[Data records]

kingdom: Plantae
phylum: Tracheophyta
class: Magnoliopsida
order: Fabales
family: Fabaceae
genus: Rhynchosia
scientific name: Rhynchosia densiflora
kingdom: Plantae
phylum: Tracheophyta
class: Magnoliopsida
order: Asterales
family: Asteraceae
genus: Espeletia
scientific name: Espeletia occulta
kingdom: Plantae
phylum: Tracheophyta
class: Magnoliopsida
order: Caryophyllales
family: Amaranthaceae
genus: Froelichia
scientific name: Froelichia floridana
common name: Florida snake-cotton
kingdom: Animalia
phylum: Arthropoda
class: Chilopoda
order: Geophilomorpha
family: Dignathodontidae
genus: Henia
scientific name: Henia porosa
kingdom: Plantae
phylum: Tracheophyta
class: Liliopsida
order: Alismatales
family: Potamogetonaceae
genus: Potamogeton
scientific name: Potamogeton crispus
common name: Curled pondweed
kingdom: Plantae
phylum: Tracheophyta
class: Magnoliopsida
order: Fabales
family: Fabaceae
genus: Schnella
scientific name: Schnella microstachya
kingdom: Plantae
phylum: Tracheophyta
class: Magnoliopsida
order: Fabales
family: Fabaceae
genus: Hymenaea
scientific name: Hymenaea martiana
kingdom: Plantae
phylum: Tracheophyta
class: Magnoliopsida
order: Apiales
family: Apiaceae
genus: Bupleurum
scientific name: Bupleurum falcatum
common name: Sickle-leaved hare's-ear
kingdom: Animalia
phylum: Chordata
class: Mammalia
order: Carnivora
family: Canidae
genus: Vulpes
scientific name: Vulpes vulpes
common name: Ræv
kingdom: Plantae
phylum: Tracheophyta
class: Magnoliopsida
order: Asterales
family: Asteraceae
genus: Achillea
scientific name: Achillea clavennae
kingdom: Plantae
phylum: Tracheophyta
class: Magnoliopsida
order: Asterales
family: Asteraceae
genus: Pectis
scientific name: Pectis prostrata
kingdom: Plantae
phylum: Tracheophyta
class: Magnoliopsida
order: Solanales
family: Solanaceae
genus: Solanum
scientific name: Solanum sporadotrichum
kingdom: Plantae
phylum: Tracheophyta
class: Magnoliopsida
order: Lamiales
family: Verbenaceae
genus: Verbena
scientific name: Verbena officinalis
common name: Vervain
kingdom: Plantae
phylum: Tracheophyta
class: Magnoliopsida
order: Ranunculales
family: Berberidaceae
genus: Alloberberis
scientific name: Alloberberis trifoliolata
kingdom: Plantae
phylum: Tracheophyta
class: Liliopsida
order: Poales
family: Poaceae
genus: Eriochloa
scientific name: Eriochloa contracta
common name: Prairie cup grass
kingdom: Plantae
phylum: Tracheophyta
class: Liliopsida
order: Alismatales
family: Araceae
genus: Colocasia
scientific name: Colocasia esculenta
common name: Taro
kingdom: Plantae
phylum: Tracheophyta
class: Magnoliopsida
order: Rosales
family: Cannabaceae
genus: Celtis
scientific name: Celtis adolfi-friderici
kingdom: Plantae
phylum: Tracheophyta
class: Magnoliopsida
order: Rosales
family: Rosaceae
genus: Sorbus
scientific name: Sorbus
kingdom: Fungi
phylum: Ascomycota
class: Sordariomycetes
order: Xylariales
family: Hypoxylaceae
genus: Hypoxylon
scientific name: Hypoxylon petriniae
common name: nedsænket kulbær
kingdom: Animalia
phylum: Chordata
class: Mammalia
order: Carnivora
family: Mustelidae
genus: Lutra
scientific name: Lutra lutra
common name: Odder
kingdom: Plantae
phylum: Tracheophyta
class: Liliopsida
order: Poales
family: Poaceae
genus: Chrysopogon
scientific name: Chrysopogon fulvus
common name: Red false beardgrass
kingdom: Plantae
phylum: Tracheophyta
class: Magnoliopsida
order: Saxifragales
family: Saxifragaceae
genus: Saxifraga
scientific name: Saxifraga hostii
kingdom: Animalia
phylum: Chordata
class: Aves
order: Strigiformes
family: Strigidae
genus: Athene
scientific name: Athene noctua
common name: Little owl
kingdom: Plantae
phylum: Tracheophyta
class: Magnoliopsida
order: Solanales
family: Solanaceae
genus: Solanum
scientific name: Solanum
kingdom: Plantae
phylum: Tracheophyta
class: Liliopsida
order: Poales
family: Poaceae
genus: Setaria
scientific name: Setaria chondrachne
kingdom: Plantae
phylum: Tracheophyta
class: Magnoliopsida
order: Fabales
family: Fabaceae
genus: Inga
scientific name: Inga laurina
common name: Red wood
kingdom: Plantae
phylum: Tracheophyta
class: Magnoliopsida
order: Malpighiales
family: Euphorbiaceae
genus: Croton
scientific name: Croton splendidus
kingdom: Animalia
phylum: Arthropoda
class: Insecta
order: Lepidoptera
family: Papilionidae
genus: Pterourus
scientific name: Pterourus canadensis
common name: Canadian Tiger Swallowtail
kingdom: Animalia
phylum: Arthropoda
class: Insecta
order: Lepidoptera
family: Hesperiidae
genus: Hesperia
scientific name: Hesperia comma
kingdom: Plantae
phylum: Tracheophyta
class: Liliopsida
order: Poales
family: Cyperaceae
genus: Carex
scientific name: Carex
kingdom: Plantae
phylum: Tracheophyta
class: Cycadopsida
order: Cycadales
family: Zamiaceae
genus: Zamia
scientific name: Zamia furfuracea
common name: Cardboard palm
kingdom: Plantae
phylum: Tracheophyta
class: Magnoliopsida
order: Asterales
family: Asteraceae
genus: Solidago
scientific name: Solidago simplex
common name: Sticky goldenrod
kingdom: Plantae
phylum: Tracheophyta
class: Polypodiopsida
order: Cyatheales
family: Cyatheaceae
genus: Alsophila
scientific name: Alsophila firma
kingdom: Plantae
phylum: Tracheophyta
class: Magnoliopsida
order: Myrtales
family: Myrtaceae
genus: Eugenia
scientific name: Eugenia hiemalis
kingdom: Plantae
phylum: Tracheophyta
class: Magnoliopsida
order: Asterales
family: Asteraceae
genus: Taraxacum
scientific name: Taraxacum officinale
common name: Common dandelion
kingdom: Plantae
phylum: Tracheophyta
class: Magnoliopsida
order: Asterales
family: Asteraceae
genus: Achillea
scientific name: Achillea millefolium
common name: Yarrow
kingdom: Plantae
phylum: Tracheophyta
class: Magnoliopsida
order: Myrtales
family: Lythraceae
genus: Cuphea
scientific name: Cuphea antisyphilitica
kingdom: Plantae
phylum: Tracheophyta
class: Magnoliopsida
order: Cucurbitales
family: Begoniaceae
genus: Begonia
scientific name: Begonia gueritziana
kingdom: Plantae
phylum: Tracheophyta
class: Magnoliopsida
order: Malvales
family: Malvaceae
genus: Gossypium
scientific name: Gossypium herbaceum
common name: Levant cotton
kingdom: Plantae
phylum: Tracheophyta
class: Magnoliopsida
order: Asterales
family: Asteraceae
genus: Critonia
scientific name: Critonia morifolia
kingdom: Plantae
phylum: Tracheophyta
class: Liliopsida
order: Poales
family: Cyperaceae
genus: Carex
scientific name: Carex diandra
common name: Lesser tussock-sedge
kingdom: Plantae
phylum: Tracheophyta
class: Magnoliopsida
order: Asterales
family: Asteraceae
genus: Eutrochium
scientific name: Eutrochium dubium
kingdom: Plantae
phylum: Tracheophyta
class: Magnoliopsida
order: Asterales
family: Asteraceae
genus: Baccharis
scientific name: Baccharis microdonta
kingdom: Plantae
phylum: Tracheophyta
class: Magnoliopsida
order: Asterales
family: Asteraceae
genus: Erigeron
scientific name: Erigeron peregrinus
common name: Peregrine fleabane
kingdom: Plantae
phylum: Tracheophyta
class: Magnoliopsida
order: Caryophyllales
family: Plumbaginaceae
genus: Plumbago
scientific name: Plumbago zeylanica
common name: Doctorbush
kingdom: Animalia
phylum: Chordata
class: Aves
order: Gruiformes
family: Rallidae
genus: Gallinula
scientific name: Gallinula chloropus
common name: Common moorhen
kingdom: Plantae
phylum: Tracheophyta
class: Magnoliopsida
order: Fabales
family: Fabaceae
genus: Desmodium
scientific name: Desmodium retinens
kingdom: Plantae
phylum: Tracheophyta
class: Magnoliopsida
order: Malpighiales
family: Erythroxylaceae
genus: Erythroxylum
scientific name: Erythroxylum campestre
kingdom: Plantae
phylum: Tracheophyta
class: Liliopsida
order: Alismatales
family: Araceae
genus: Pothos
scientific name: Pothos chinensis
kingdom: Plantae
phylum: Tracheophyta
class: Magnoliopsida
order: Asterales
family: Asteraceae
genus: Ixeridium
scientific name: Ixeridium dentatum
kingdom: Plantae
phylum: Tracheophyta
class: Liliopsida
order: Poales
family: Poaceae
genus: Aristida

#### [Directions]
In the listing above, copy out the lines from the one containing "genus: Erigeron" up to and including the one containing "genus: Pothos", unchanged.

#### [Correct answer]
genus: Erigeron
scientific name: Erigeron peregrinus
common name: Peregrine fleabane
kingdom: Plantae
phylum: Tracheophyta
class: Magnoliopsida
order: Caryophyllales
family: Plumbaginaceae
genus: Plumbago
scientific name: Plumbago zeylanica
common name: Doctorbush
kingdom: Animalia
phylum: Chordata
class: Aves
order: Gruiformes
family: Rallidae
genus: Gallinula
scientific name: Gallinula chloropus
common name: Common moorhen
kingdom: Plantae
phylum: Tracheophyta
class: Magnoliopsida
order: Fabales
family: Fabaceae
genus: Desmodium
scientific name: Desmodium retinens
kingdom: Plantae
phylum: Tracheophyta
class: Magnoliopsida
order: Malpighiales
family: Erythroxylaceae
genus: Erythroxylum
scientific name: Erythroxylum campestre
kingdom: Plantae
phylum: Tracheophyta
class: Liliopsida
order: Alismatales
family: Araceae
genus: Pothos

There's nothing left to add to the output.